Tak hanya perang pikiran, Saut menyatakan, KPK juga sedang terlibat perang data. Pernyataan ini menyangkut rekam jejak capim yang sedang menjalani fit and proper test. Saut menegaskan, KPK siap menyerahkan data mengenai rekam jejak capim bermasalah.

Namun Pansel dan Presiden seakan mengabaikan data KPK tersebut dengan tetap mengirimkan nama capim bermasalah untuk mengikuti fit and proper test. KPK, kata Saut saat ini menunggu Komisi III DPR yang akan memilih lima dari 10 capim sebagai pimpinan KPK Jilid V setelah pihaknya melayangkan surat mengenai rekam jejak capim bermasalah.

"Sebagaimana kita tidak boleh berhenti perang data. Ini perang data juga kita sekarang. Dua perang yang kita jalani. Sama ada yang bilang tidak begini-tidak begini, mereka tidak percaya. Kita kirim datanya, kita lihat nanti seperti apa kebijakannya," kata Saut Situmorang.

Saut membenarkan KPK perlu dikritik bahkan diuji.
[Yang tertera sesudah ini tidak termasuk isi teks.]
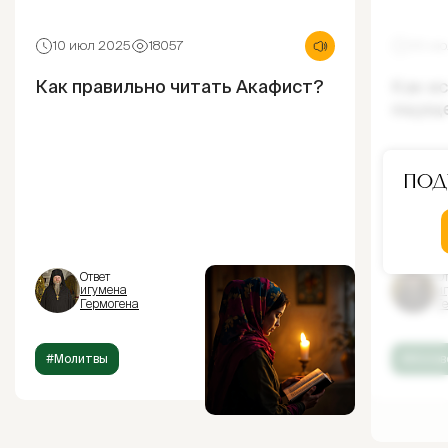
10 июл 2025
18057
30 ию
Как правильно читать Акафист?
Как и
ощущ
Под
Ответ
От
игумена
и
Гермогена
Г
#Молитвы
#Испов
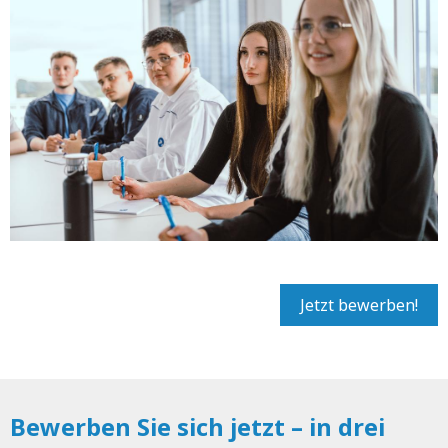
Jetzt bewerben!
Bewerben Sie sich jetzt – in drei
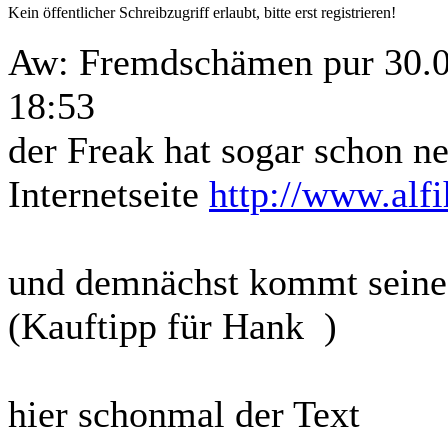
Kein öffentlicher Schreibzugriff erlaubt, bitte erst registrieren!
Aw: Fremdschämen pur
30.
18:53
der Freak hat sogar schon n
Internetseite
http://www.alf
und demnächst kommt seine 
(Kauftipp für Hank
)
hier schonmal der Text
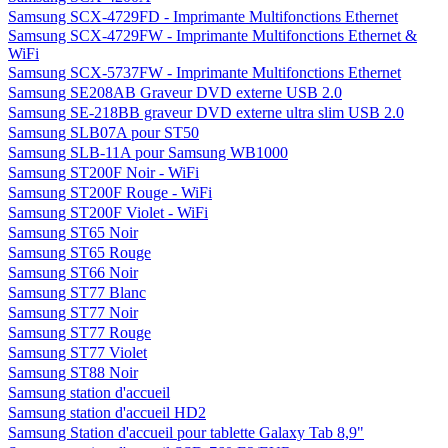
Samsung SCX-4729FD - Imprimante Multifonctions Ethernet
Samsung SCX-4729FW - Imprimante Multifonctions Ethernet &
WiFi
Samsung SCX-5737FW - Imprimante Multifonctions Ethernet
Samsung SE208AB Graveur DVD externe USB 2.0
Samsung SE-218BB graveur DVD externe ultra slim USB 2.0
Samsung SLB07A pour ST50
Samsung SLB-11A pour Samsung WB1000
Samsung ST200F Noir - WiFi
Samsung ST200F Rouge - WiFi
Samsung ST200F Violet - WiFi
Samsung ST65 Noir
Samsung ST65 Rouge
Samsung ST66 Noir
Samsung ST77 Blanc
Samsung ST77 Noir
Samsung ST77 Rouge
Samsung ST77 Violet
Samsung ST88 Noir
Samsung station d'accueil
Samsung station d'accueil HD2
Samsung Station d'accueil pour tablette Galaxy Tab 8,9"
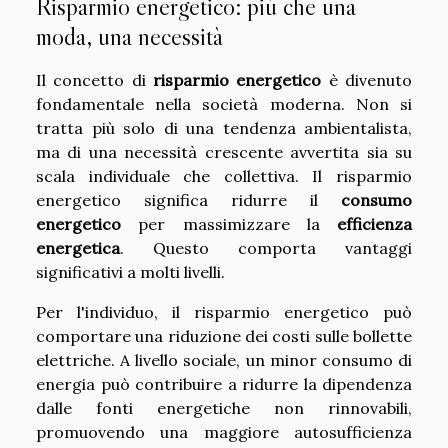
Risparmio energetico: più che una
moda, una necessità
Il concetto di
risparmio energetico
è divenuto
fondamentale nella società moderna. Non si
tratta più solo di una tendenza ambientalista,
ma di una necessità crescente avvertita sia su
scala individuale che collettiva. Il risparmio
energetico significa ridurre il
consumo
energetico
per massimizzare la
efficienza
energetica
. Questo comporta vantaggi
significativi a molti livelli.
Per l'individuo, il risparmio energetico può
comportare una riduzione dei costi sulle bollette
elettriche. A livello sociale, un minor consumo di
energia può contribuire a ridurre la dipendenza
dalle fonti energetiche non rinnovabili,
promuovendo una maggiore autosufficienza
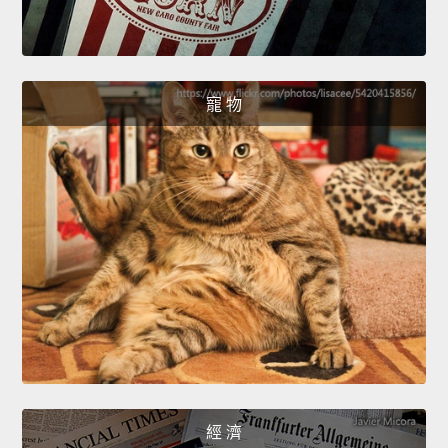
寵 物
經 濟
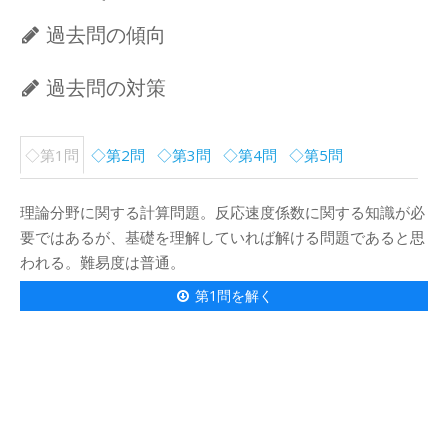
過去問の傾向
過去問の対策
◇第1問
◇第2問
◇第3問
◇第4問
◇第5問
理論分野に関する計算問題。反応速度係数に関する知識が必
要ではあるが、基礎を理解していれば解ける問題であると思
われる。難易度は普通。
第1問を解く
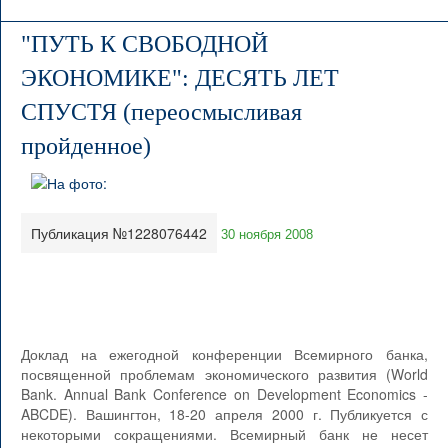
"ПУТЬ К СВОБОДНОЙ
ЭКОНОМИКЕ": ДЕСЯТЬ ЛЕТ
СПУСТЯ (переосмысливая
пройденное)
Публикация №1228076442
30 ноября 2008
Доклад на ежегодной конференции Всемирного банка,
посвященной проблемам экономического развития (World
Bank. Annual Bank Conference on Development Economics -
ABCDE). Вашингтон, 18-20 апреля 2000 г. Публикуется с
некоторыми сокращениями. Всемирный банк не несет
Menurutnya, proses penegakan hukum yang dilakukan KPK telah diuji melalui proses persidangan di praperadilan maupun pengadilan tingkat pertama hingga kasasi.

Sementara terkait regulasi, Saut mengakui terdapat banyak hal yang perlu diperbaiki. Salah satunya menambah Kedeputian menjadi tujuh untuk memperkuat KPK. "Diubah banyak. Di antaranya deputi KPK harus tujuh, setuju nggak tujuh? Setuju dong. Paling ngga harus tujuh," kata Saut Situmorang.